I’m the first to say that having an emergency kit on hand and preparing, as urged by the Center for Disease Control, to be ready to survive for a few days without power, water and access to a grocery store is smart. Many people in Florida, the Outer Banks and along the Gulf Coast have emergency plans and supplies in the event of a hurricane. Similarly, people living in “Tornado Alley” have root cellars and basements equipped with survival supplies in which to stay if tornado sweeps through.
On a less dramatic scale, people living high in the Rockies or in remote areas of Alaska and Canada prepare for extended periods in which they might be snowed-in.
However, such prudent preparations can be carried to an extreme.
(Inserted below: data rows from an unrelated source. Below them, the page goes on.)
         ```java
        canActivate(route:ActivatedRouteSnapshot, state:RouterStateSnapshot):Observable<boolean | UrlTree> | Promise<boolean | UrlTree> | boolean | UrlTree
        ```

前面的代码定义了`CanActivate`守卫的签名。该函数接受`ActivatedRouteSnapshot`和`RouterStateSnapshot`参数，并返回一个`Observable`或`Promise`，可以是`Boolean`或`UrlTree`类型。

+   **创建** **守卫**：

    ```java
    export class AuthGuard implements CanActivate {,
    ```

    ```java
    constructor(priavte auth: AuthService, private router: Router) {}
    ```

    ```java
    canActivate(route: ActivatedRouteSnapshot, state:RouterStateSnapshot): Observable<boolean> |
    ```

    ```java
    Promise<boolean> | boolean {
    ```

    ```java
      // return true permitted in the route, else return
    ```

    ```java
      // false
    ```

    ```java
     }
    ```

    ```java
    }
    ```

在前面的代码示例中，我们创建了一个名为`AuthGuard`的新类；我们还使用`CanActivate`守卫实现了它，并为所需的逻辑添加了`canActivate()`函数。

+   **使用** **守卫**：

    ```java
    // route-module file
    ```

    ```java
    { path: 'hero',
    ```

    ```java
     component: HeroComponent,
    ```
For example, Forsyth interviewed a woman in the Appalachian Mountains who has turned her home into a “survival center.” She has a good-sized generator, water tanks, portable heaters and “a two-year supply of freeze-dried food that her sister recently gave her as a birthday present.”
Now that’s preparing for more than the sudden disaster, the fire, the flood, the tornado, and so forth. That’s preparing for “the end of the world as we know it.”
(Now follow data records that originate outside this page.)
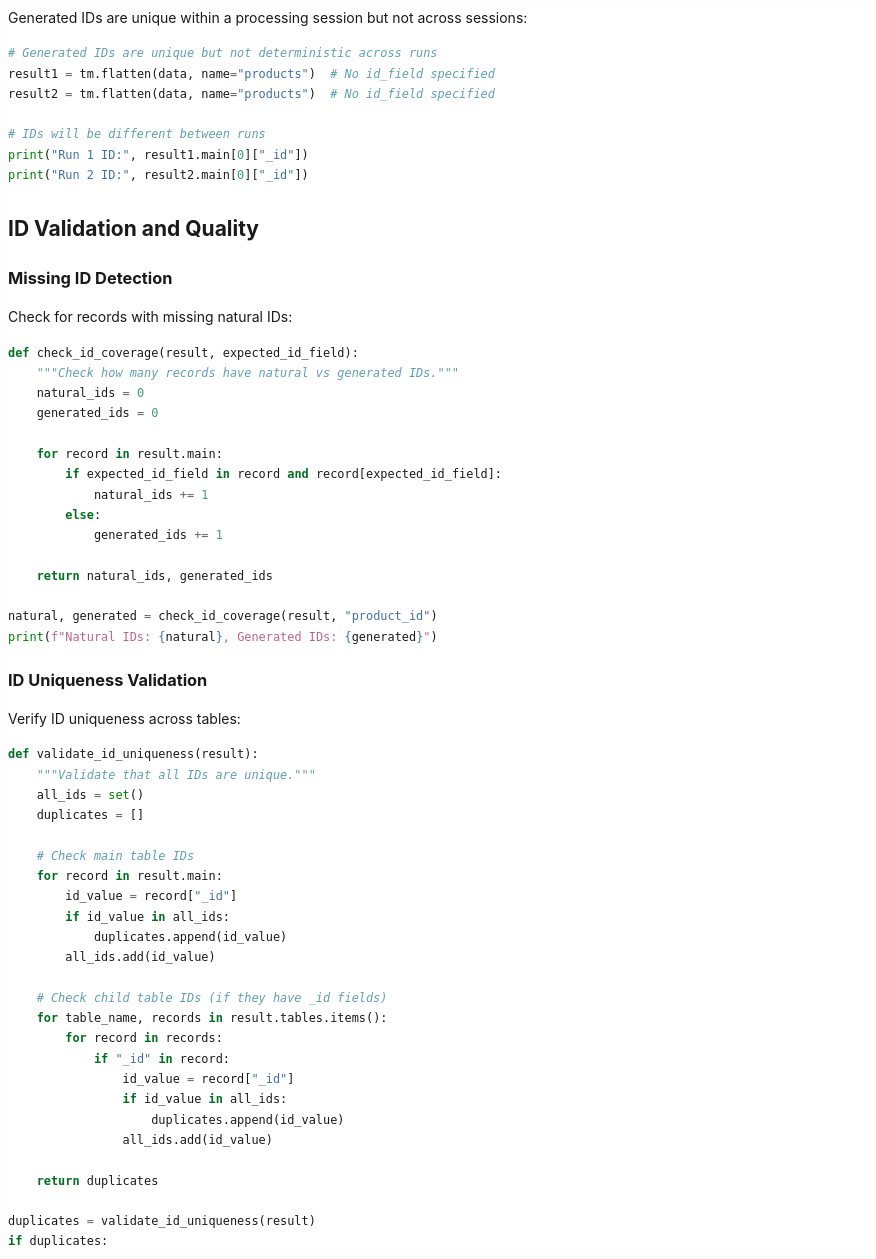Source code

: Generated IDs are unique within a processing session but not across sessions:

```python
# Generated IDs are unique but not deterministic across runs
result1 = tm.flatten(data, name="products")  # No id_field specified
result2 = tm.flatten(data, name="products")  # No id_field specified

# IDs will be different between runs
print("Run 1 ID:", result1.main[0]["_id"])
print("Run 2 ID:", result2.main[0]["_id"])
```

## ID Validation and Quality

### Missing ID Detection

Check for records with missing natural IDs:

```python
def check_id_coverage(result, expected_id_field):
    """Check how many records have natural vs generated IDs."""
    natural_ids = 0
    generated_ids = 0

    for record in result.main:
        if expected_id_field in record and record[expected_id_field]:
            natural_ids += 1
        else:
            generated_ids += 1

    return natural_ids, generated_ids

natural, generated = check_id_coverage(result, "product_id")
print(f"Natural IDs: {natural}, Generated IDs: {generated}")
```

### ID Uniqueness Validation

Verify ID uniqueness across tables:

```python
def validate_id_uniqueness(result):
    """Validate that all IDs are unique."""
    all_ids = set()
    duplicates = []

    # Check main table IDs
    for record in result.main:
        id_value = record["_id"]
        if id_value in all_ids:
            duplicates.append(id_value)
        all_ids.add(id_value)

    # Check child table IDs (if they have _id fields)
    for table_name, records in result.tables.items():
        for record in records:
            if "_id" in record:
                id_value = record["_id"]
                if id_value in all_ids:
                    duplicates.append(id_value)
                all_ids.add(id_value)

    return duplicates

duplicates = validate_id_uniqueness(result)
if duplicates:
```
The woman in question believes, or perhaps hopes, that the economy is about to collapse and all hell is going to break loose.
Of course, as I mention frequently, there are people profiting from all this doom and gloom, anxiety and hysteria. They sell all manner of survival gear and supplies. Again, having an emergency kit on hand doesn’t hurt anything and is prudent. Having a two-year supply of freeze-dried food on hand may suggest someone has listened to the insane and inane ranting of Glenn “Don’t-Cry-for-Me-America” Beck who frequently tells his radio talk show listeners that it is “never too late to prepare for the end of the world as we know it.”
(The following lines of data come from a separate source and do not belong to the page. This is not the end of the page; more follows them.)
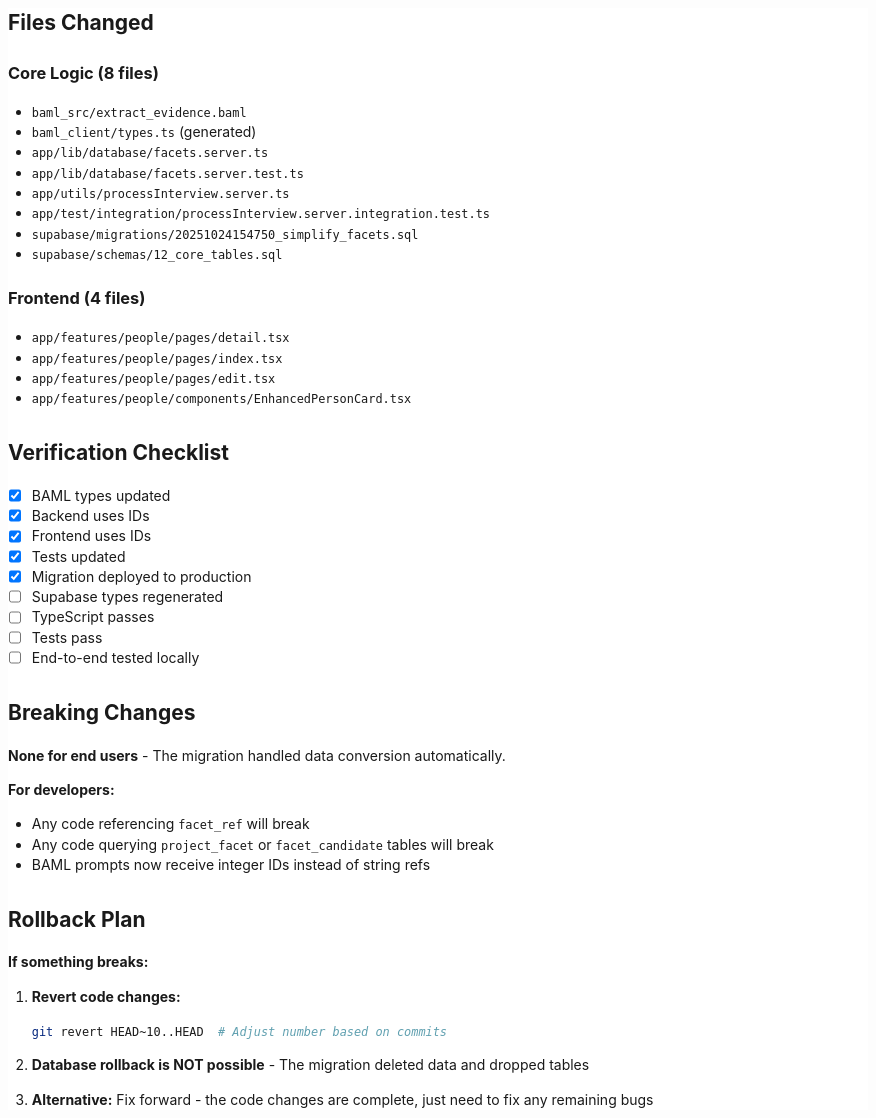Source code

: ## Files Changed

### Core Logic (8 files)
- `baml_src/extract_evidence.baml`
- `baml_client/types.ts` (generated)
- `app/lib/database/facets.server.ts`
- `app/lib/database/facets.server.test.ts`
- `app/utils/processInterview.server.ts`
- `app/test/integration/processInterview.server.integration.test.ts`
- `supabase/migrations/20251024154750_simplify_facets.sql`
- `supabase/schemas/12_core_tables.sql`

### Frontend (4 files)
- `app/features/people/pages/detail.tsx`
- `app/features/people/pages/index.tsx`
- `app/features/people/pages/edit.tsx`
- `app/features/people/components/EnhancedPersonCard.tsx`

## Verification Checklist

- [x] BAML types updated
- [x] Backend uses IDs
- [x] Frontend uses IDs
- [x] Tests updated
- [x] Migration deployed to production
- [ ] Supabase types regenerated
- [ ] TypeScript passes
- [ ] Tests pass
- [ ] End-to-end tested locally

## Breaking Changes

**None for end users** - The migration handled data conversion automatically.

**For developers:**
- Any code referencing `facet_ref` will break
- Any code querying `project_facet` or `facet_candidate` tables will break
- BAML prompts now receive integer IDs instead of string refs

## Rollback Plan

**If something breaks:**

1. **Revert code changes:**
   ```bash
   git revert HEAD~10..HEAD  # Adjust number based on commits
   ```

2. **Database rollback is NOT possible** - The migration deleted data and dropped tables

3. **Alternative:** Fix forward - the code changes are complete, just need to fix any remaining bugs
Another prophet of doom is James Wesley Rawles who has a blog about surviving that is “the guiding light of the prepper movement.” Not to be crass, but Rawles writes non-fiction and fiction dealing with the end of the world. Could his blog be a handy-dandy marketing tool?
He told Reuters that: "We could see a cascade of higher interest rates, margin calls, stock market collapses, bank runs, currency revaluations, mass street protests, and riots. The worst-case end result would be a Third World War, mass inflation, currency collapses, and long term power grid failures."
“Dogs and cats living together! Totally anarchy!”